The US vice president said the 18-year-old would still be alive if Europeans “stood their ground” against “politics of self-hatred”.
Bodycam footage from the night Mr Nowak was fatally stabbed by Vickrum Digwa shows police handcuffed him as he lay on the ground, despite his repeated pleas that he could not breathe, after his killer falsely claimed he had been the victim of a racist attack. He died shortly after.
In the latest intervention by the Trump administration over the murder, Mr Vance said: “Henry Nowak died the same way a civilization dies: abandoned, handcuffed by authorities who neither trusted nor cared for him, and accused of hate crimes he did not commit.
“His murder is as tragic as it is enraging.
“He should still be alive today, and he would be if the last few generations of European elites had stood their ground against the politics of self-hatred and the mass invasion of migrants, many of whom despise the West and the people who love it.”

Mr Vance’s comments come after the Trump administration called for an end to “two-tier” policing in the wake of Mr Nowak’s murder.
In a post on X, the US state department wrote: “Ideological conditioning and two-tiered policing are glaring symptoms of civilisational decline. They must be rejected across the West.
“The United States sends our condolences to the family of Henry Nowak and the people of the United Kingdom at this troubling time.”
Downing Street rejected “any suggestion of two-tier policing across the United Kingdom”.
The Trump administration has repeatedly been critical of the UK government over its immigration policies. Mr Vance urged anti-immigration activists to “keep on going” after tens of thousands attended a London rally last month.
Plus, at the United Nations in New York in September last year, Trump said Britain and Europe are “going to hell” because of immigration and dismissing climate change as “the greatest con job ever perpetrated on the world”.

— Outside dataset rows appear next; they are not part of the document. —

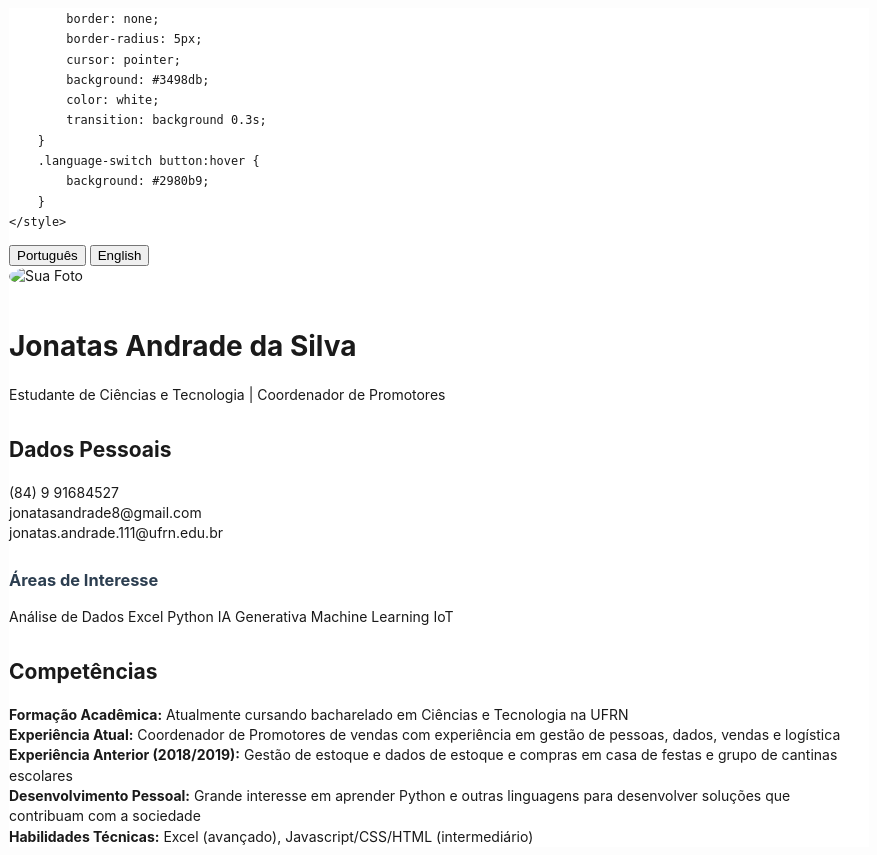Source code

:             border: none;
            border-radius: 5px;
            cursor: pointer;
            background: #3498db;
            color: white;
            transition: background 0.3s;
        }
        .language-switch button:hover {
            background: #2980b9;
        }
    </style>
</head>
<body>
    <div class="language-switch">
        <button onclick="switchLanguage('pt')">Português</button>
        <button onclick="switchLanguage('en')">English</button>
    </div>
    <div id="pt">
        <div class="container">
            <div class="header">
                <div class="photo-placeholder">
                    <img src="https://i.imgur.com/QlVw1dK.jpeg" alt="Sua Foto" style="width: 100%; height: 100%; object-fit: cover; border-radius: 50%;">
                </div>
                <h1 class="name">Jonatas Andrade da Silva</h1>
                <p class="title">Estudante de Ciências e Tecnologia | Coordenador de Promotores</p>
            </div>
            <div class="content">
                <div class="section">
                    <h2 class="section-title">Dados Pessoais</h2>
                    <div class="contact-info">
                        <div class="contact-item"><span>(84) 9 91684527</span></div>
                        <div class="contact-item"><span>jonatasandrade8@gmail.com</span></div>
                        <div class="contact-item"><span>jonatas.andrade.111@ufrn.edu.br</span></div>
                    </div>
                    <h3 style="color: #2c3e50; margin-top: 25px; margin-bottom: 15px;">Áreas de Interesse</h3>
                    <div class="interests">
                        <span class="interest-tag">Análise de Dados</span>
                        <span class="interest-tag">Excel</span>
                        <span class="interest-tag">Python</span>
                        <span class="interest-tag">IA Generativa</span>
                        <span class="interest-tag">Machine Learning</span>
                        <span class="interest-tag">IoT</span>
                    </div>
                </div>
                <div class="section">
                    <h2 class="section-title">Competências</h2>
                    <div class="competency"><strong>Formação Acadêmica:</strong> Atualmente cursando bacharelado em Ciências e Tecnologia na UFRN</div>
                    <div class="competency"><strong>Experiência Atual:</strong> Coordenador de Promotores de vendas com experiência em gestão de pessoas, dados, vendas e logística</div>
                    <div class="competency"><strong>Experiência Anterior (2018/2019):</strong> Gestão de estoque e dados de estoque e compras em casa de festas e grupo de cantinas escolares</div>
                    <div class="competency"><strong>Desenvolvimento Pessoal:</strong> Grande interesse em aprender Python e outras linguagens para desenvolver soluções que contribuam com a sociedade</div>
                    <div class="competency"><strong>Habilidades Técnicas:</strong> Excel (avançado), Javascript/CSS/HTML (intermediário)</div>
                </div>
            </div>
        </div>
    </div>
    <div id="en" style="display: none;">
        <div class="container">
            <div class="header">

Mr Nowak’s family have called on politicians to rebuild trust in the police as they stressed they “do not want anger to tear communities apart” in the wake of their son’s murder.
Digwa was given a life sentence with a minimum of 21 years in prison for stabbing Mr Nowak with a ceremonial knife with a 21cm blade, which he carried as part of his Sikh religion.
The Independent Office for Police Conduct is investigating Hampshire Police’s response in Mr Nowak’s case.